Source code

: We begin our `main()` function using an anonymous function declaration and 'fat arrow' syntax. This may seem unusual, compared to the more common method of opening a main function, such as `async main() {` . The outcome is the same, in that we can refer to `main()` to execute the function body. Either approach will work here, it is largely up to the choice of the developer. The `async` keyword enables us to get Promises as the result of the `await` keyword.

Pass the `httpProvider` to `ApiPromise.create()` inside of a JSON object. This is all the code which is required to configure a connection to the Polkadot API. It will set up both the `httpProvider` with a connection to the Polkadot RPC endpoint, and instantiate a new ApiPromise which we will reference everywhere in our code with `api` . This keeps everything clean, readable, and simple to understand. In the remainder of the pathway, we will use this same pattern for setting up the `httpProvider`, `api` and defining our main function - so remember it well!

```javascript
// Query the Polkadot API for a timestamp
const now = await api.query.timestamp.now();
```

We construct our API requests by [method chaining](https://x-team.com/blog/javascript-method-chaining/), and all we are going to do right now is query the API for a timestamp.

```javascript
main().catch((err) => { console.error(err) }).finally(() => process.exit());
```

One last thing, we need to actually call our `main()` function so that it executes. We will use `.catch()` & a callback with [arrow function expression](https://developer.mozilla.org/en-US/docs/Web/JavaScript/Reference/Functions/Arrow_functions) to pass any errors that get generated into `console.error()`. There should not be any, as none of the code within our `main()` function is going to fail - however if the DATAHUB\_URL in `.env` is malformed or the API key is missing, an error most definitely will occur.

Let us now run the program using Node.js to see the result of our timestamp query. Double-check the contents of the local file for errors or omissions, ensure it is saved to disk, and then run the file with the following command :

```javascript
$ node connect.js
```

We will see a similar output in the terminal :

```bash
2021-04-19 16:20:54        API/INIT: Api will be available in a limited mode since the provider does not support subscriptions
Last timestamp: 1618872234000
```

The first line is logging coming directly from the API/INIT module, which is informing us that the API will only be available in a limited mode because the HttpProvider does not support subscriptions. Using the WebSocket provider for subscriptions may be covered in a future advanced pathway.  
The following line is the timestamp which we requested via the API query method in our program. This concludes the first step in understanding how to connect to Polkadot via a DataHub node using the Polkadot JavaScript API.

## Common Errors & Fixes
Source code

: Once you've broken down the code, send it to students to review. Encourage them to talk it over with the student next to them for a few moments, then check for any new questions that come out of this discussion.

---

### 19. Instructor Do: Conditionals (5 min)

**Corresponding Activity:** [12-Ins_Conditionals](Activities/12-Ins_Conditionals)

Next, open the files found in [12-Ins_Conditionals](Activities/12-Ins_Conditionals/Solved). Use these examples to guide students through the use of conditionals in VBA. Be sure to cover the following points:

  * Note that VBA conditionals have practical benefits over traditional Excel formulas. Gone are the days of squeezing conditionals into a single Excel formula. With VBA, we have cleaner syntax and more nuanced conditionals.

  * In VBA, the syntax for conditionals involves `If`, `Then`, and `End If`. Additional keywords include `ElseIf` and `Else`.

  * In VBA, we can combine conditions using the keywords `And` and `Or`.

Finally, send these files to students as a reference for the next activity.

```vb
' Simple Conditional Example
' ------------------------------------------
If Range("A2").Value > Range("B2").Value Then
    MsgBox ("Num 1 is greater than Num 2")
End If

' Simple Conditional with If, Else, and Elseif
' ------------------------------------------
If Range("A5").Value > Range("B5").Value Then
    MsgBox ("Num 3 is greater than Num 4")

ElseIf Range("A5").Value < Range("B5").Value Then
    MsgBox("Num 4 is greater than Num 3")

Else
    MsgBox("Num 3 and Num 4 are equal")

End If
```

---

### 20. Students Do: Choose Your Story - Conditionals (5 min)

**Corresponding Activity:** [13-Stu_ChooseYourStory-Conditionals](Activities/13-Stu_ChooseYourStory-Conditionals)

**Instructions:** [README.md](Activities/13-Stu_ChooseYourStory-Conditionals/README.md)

» **EXERCISE**:
Which of the lines above include the word "support"? List those lines.

» **WRITTEN SOLUTION**:
2021-04-19 16:20:54        API/INIT: Api will be available in a limited mode since the provider does not support subscriptions
The first line is logging coming directly from the API/INIT module, which is informing us that the API will only be available in a limited mode because the HttpProvider does not support subscriptions. Using the WebSocket provider for subscriptions may be covered in a future advanced pathway.  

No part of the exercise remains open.